Aim and methods: We aimed to measure the effect of ACEIs and/or ARBs on COVID-19 severe clinical illness by a meta-analysis. Literature search included all studies published since the COVID-19 outbreak began (December 2019) until May 9, 2020. We analyzed information from studies that included tested COVID-19 patients with arterial hypertension as comorbidity prior to hospital admission and history of taking ACEIs, ARBs, or ACEIs/ARBs.
Results: We included 16 studies that involved 24,676 COVID-19 patients, and we compared patients with critical (n = 4134) vs. non-critical (n = 20,542) outcomes. The overall assessment by estimating random effects shows that the use of ACEIs/ARBs is not associated with higher risk of in-hospital-death and/or severe illness among hypertensive patients with COVID-19 infection. On the contrary, effect estimate shows an overall protective effect of RAAS inhibitors/blockers (ACEIs, ARBs, and/or ACEIs/ARBs) with ∼ 23 % reduced risk of death and/or critical disease (OR: 0.768, 95%CI: 0.651-0.907, p=0.0018).

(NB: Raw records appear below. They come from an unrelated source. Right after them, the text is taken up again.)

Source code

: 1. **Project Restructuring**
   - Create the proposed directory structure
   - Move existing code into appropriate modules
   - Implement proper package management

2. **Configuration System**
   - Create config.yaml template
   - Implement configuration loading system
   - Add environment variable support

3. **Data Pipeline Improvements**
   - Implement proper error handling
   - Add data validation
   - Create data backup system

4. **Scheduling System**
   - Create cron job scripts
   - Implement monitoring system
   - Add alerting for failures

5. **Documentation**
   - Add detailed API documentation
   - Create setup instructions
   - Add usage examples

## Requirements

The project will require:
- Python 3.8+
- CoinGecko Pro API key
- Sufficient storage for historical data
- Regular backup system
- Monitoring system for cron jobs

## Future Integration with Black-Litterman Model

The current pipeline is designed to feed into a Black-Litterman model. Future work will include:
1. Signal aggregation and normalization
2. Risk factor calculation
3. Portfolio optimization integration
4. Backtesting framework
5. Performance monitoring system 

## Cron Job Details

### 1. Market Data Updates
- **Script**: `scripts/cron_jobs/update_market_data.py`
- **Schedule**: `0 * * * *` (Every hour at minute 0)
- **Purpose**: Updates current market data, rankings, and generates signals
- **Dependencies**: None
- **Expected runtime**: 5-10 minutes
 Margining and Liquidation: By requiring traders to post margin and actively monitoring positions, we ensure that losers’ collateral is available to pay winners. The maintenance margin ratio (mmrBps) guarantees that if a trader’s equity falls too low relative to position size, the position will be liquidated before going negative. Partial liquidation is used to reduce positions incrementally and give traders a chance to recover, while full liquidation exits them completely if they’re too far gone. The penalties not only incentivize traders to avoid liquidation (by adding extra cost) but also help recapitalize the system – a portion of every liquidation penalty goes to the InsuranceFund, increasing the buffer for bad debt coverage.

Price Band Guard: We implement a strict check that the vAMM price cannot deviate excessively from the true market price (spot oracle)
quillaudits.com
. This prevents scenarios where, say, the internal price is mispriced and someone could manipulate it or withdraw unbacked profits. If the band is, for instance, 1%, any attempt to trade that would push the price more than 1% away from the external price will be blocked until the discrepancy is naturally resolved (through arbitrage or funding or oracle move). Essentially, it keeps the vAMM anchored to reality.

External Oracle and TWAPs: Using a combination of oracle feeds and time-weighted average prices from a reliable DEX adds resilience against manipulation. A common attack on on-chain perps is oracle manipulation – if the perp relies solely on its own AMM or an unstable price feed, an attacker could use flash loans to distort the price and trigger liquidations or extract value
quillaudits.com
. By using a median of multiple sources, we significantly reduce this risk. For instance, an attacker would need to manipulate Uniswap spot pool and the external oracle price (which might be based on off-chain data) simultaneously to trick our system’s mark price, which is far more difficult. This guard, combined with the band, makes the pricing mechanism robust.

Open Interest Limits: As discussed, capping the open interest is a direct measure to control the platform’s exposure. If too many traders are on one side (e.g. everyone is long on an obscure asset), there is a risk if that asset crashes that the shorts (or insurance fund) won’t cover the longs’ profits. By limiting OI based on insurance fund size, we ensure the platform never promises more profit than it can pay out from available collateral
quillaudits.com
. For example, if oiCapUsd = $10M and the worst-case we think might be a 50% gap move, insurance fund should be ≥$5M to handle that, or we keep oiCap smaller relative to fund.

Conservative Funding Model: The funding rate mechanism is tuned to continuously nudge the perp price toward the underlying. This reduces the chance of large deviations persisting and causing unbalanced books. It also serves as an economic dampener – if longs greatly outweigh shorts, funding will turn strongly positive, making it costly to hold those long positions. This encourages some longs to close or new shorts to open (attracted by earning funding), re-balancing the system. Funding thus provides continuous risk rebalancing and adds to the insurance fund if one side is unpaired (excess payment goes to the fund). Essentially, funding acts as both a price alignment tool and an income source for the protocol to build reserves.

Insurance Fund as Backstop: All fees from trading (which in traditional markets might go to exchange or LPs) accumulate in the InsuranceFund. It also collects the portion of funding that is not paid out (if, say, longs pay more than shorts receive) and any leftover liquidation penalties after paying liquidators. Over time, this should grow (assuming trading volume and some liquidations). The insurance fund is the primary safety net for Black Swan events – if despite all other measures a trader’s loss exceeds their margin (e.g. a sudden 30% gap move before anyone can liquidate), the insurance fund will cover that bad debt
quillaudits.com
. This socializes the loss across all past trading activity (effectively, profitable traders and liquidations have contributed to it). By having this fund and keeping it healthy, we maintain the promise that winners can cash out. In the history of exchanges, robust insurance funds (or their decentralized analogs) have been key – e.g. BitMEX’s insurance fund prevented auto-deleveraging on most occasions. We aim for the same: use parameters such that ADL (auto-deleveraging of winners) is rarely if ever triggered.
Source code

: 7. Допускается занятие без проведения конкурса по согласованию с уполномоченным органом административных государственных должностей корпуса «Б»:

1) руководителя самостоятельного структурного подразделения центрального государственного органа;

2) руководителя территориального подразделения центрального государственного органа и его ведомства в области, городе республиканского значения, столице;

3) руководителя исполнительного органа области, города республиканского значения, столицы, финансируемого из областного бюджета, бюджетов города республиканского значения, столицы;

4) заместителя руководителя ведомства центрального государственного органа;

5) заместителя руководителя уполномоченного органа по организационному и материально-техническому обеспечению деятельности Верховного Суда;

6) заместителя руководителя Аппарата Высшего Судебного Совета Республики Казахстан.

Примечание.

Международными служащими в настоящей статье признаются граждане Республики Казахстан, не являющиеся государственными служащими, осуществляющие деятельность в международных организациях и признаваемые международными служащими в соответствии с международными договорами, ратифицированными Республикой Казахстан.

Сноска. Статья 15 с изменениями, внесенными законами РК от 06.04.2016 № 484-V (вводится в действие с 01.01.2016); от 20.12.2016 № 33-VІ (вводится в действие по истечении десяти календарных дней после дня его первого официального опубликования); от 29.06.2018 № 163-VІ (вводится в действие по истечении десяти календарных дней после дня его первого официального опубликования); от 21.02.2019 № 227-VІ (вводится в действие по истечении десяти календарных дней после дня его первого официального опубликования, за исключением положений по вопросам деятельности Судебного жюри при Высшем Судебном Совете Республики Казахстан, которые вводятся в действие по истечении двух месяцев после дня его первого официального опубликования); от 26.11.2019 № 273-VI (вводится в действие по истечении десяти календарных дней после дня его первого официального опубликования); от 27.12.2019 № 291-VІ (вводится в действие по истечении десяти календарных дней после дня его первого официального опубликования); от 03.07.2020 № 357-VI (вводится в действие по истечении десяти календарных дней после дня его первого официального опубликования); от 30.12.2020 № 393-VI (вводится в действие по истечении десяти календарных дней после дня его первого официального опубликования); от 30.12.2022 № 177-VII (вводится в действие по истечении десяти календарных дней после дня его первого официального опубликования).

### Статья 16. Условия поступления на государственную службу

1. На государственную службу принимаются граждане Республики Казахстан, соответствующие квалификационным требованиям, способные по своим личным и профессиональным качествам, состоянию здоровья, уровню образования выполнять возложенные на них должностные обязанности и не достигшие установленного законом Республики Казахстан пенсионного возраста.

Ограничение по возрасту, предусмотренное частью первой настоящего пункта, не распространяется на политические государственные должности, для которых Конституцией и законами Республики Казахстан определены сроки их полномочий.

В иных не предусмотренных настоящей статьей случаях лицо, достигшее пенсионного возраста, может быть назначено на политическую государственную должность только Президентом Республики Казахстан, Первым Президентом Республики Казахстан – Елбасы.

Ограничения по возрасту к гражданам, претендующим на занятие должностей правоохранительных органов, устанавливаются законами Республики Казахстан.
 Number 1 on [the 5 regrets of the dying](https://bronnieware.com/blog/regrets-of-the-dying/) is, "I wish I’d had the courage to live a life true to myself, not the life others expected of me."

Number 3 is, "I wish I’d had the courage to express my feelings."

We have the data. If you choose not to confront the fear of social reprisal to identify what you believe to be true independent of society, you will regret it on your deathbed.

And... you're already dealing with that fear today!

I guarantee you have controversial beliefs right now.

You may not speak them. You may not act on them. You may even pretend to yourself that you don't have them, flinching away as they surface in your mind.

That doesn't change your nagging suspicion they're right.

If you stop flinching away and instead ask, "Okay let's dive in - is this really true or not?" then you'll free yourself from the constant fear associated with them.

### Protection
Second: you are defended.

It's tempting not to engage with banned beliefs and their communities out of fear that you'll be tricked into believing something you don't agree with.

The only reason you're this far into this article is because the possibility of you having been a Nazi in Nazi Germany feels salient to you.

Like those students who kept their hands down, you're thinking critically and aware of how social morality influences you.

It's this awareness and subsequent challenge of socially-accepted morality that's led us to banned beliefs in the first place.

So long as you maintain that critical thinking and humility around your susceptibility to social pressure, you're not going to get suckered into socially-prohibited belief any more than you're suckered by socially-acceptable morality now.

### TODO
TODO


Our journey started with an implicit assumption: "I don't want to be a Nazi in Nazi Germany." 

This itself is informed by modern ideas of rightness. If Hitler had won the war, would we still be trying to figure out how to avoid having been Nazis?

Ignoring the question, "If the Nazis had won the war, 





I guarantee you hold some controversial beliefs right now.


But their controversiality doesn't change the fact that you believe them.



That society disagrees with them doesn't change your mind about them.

The use of ACEIs (OR:0.652, 95%CI:0.478-0.891, p=0.0072) but not ACEIs/ARBs (OR:0.867, 95%CI:0.638-1.179, p =NS) or ARBs alone (OR:0.810, 95%CI:0.629-1.044, p=NS) may explain the overall protection displayed by RAAS intervention combined.
Conclusion: RAAS inhibitors might be associated with better COVID-19 prognosis.
Keywords: Angiotensin II receptor type 1 blockers; Angiotensin II-converting enzyme inhibitors; COVID-19; RAAS inhibitors; cardiovascular disease; diabetes; hypertension; prognosis.